__Task details__
Word for word, please restate the line containing "profesión, con entrega" and all the lines that follow it to the end of the data.

**** Records for the task

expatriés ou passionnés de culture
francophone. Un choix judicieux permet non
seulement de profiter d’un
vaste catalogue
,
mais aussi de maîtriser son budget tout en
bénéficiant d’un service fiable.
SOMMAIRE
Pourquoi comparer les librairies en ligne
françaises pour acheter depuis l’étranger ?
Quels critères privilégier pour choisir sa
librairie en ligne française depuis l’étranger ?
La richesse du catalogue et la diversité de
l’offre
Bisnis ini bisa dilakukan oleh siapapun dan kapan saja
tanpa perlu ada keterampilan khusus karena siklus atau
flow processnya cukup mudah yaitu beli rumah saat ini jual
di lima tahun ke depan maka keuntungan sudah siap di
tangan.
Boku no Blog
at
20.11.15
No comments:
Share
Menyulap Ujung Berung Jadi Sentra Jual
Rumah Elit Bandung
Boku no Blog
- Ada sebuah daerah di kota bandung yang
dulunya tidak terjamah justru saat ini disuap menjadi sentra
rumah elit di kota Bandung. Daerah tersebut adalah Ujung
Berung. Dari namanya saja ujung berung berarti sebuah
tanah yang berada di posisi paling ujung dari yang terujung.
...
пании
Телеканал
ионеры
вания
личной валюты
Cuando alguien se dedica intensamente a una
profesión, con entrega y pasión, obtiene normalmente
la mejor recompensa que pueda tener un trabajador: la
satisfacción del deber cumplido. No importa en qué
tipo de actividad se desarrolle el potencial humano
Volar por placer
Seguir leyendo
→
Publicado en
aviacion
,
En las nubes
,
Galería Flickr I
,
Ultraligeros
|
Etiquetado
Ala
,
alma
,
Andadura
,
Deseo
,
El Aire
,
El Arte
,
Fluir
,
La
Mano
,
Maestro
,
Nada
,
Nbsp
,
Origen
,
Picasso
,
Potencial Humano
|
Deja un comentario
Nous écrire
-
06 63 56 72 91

********

__Answer area__
profesión, con entrega y pasión, obtiene normalmente
la mejor recompensa que pueda tener un trabajador: la
satisfacción del deber cumplido. No importa en qué
tipo de actividad se desarrolle el potencial humano
Volar por placer
Seguir leyendo
→
Publicado en
aviacion
,
En las nubes
,
Galería Flickr I
,
Ultraligeros
|
Etiquetado
Ala
,
alma
,
Andadura
,
Deseo
,
El Aire
,
El Arte
,
Fluir
,
La
Mano
,
Maestro
,
Nada
,
Nbsp
,
Origen
,
Picasso
,
Potencial Humano
|
Deja un comentario
Nous écrire
-
06 63 56 72 91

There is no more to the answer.